In October 1915, Jonas Basanavičius, Mykolas Biržiška, and Povilas Gaidelionis opened a Lithuanian-language gymnasium in Vilnius (later Vytautas the Great Gymnasium). Vileišienė organized a student dormitory near the Gate of Dawn. Vileišienė and other activists, including Basanavičius and Gaidelionis, were briefly arrested by the Ober Ost officials in July 1916. Her husband died of epidemic typhus in April 1919 – she dressed in black for the rest of her life. As she needed to find means to support herself, Vileišienė became the supervisor of the student dormitory and moved in to live with the students. She was strict and demanding and thus there were frequent conflicts between her and the students. After one such conflicts, she resigned from the dormitory in July 1924.

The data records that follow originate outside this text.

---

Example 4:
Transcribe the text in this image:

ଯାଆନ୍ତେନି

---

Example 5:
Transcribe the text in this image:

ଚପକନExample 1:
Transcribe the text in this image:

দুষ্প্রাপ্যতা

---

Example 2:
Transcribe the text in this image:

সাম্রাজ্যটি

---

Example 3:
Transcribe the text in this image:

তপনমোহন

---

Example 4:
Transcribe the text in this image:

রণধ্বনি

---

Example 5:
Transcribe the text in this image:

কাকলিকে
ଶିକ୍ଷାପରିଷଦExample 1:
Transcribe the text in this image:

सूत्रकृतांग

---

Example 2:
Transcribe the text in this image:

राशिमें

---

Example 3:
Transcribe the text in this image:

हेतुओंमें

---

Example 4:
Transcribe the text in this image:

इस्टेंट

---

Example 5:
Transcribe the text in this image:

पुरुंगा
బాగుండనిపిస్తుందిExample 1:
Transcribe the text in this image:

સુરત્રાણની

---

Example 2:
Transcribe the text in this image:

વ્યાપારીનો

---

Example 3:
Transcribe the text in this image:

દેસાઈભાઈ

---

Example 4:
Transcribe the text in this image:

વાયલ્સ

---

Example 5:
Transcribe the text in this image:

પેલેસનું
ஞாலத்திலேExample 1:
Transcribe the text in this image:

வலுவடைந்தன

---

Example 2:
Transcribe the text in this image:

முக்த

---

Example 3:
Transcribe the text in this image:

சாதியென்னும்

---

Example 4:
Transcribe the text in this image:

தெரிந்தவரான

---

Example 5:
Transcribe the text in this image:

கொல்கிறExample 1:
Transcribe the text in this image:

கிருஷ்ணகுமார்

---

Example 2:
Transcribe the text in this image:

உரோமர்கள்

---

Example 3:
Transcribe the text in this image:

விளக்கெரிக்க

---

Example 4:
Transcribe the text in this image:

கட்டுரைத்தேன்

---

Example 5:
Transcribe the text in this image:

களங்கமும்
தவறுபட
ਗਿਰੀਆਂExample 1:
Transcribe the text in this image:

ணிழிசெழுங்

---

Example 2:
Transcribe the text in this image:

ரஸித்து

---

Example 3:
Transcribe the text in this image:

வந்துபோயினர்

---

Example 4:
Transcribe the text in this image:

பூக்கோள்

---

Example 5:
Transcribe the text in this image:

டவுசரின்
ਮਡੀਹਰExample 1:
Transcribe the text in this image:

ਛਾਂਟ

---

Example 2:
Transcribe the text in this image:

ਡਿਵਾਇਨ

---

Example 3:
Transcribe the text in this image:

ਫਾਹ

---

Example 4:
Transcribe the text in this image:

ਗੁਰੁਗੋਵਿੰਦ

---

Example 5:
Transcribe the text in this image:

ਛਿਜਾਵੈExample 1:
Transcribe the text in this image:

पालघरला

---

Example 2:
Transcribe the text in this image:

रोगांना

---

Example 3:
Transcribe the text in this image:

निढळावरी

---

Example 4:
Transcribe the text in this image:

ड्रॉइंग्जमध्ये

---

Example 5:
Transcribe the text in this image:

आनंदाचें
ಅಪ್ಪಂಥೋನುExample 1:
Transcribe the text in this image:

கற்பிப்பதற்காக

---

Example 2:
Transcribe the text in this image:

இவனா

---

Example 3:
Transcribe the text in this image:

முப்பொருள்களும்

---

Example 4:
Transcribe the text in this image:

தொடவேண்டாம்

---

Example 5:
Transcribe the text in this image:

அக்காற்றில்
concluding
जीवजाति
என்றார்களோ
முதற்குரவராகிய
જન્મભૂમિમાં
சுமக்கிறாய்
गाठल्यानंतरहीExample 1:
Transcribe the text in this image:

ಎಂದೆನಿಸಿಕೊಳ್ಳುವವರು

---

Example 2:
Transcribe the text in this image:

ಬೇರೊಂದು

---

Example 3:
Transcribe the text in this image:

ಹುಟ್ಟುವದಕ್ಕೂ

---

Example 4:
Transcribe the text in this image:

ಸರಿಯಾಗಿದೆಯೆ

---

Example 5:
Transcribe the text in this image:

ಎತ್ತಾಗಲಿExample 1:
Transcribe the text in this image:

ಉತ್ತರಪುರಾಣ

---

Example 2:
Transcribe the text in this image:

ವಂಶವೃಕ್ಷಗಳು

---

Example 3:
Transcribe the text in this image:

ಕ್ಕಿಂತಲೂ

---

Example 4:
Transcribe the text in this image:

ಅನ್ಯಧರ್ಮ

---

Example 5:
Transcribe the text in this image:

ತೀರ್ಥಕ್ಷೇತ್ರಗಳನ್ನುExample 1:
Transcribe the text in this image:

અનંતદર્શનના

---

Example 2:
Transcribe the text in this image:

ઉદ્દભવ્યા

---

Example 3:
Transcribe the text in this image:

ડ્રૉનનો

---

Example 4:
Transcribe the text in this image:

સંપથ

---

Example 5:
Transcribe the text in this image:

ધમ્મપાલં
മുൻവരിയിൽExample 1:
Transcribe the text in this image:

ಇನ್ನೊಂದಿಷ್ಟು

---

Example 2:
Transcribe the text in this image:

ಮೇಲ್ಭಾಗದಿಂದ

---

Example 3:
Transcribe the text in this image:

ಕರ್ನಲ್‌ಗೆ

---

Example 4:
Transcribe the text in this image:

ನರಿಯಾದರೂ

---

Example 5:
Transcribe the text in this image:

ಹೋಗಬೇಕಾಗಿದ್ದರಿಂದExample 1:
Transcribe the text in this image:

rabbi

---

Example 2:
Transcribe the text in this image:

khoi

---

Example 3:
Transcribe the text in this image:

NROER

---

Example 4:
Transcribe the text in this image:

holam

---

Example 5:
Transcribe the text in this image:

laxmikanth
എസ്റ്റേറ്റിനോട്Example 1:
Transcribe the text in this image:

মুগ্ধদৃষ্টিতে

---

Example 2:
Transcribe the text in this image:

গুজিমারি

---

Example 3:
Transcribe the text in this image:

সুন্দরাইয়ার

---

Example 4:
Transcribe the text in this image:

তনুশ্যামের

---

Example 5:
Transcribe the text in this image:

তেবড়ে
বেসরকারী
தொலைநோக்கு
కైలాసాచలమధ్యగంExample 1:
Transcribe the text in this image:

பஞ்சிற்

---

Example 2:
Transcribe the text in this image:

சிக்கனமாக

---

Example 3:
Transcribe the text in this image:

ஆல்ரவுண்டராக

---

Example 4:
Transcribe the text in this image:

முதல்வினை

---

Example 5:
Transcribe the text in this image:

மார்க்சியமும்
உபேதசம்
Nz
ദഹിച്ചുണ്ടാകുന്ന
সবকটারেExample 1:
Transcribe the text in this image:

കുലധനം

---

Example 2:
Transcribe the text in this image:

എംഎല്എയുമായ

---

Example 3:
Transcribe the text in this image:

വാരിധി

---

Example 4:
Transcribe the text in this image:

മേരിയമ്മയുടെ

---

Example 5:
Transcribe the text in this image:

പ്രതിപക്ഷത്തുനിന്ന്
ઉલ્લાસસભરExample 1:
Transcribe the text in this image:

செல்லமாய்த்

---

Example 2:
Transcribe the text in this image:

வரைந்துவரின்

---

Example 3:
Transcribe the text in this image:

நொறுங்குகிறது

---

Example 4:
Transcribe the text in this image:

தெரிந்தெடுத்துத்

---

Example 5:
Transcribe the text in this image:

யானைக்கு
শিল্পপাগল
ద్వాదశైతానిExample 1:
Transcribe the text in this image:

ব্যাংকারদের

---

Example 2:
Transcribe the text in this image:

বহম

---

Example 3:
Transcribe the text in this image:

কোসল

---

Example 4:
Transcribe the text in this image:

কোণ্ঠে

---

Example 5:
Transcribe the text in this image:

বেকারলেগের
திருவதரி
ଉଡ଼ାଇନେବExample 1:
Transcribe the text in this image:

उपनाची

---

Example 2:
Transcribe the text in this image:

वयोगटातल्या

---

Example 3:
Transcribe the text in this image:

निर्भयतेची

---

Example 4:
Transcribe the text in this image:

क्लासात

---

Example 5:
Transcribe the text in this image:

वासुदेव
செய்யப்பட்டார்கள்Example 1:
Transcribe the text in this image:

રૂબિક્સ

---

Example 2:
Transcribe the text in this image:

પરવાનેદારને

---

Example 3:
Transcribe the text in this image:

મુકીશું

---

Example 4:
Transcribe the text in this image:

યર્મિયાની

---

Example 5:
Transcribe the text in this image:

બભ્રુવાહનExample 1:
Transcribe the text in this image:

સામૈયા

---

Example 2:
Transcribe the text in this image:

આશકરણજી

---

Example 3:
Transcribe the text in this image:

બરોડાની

After the Great War, Vilnius frequently changed hands during the Polish–Soviet War and the Polish–Lithuanian War but eventually became part of the Second Polish Republic. The Polish government restricted Lithuanian activities, often arresting and imprisoning Lithuanian activists. Vileišienė was arrested several times. For example, she was arrested in 1919 for protesting against Polish plans to exhume the bodies of Lithuanian soldiers and she was imprisoned for one month in November 1922 because the school dormitory did not have a proper sidewalk. In September 1928, Vileišienė set out on a 22-month trip to United States to collect donations for orphans and others in need. After her return, she received a pension and was able to retire. She died on 26 August 1935 after suffering a heart attack in January during mass at the Church of St. Nicholas. Her funeral was attended by many Lithuanian activists and she was buried in Rasos Cemetery.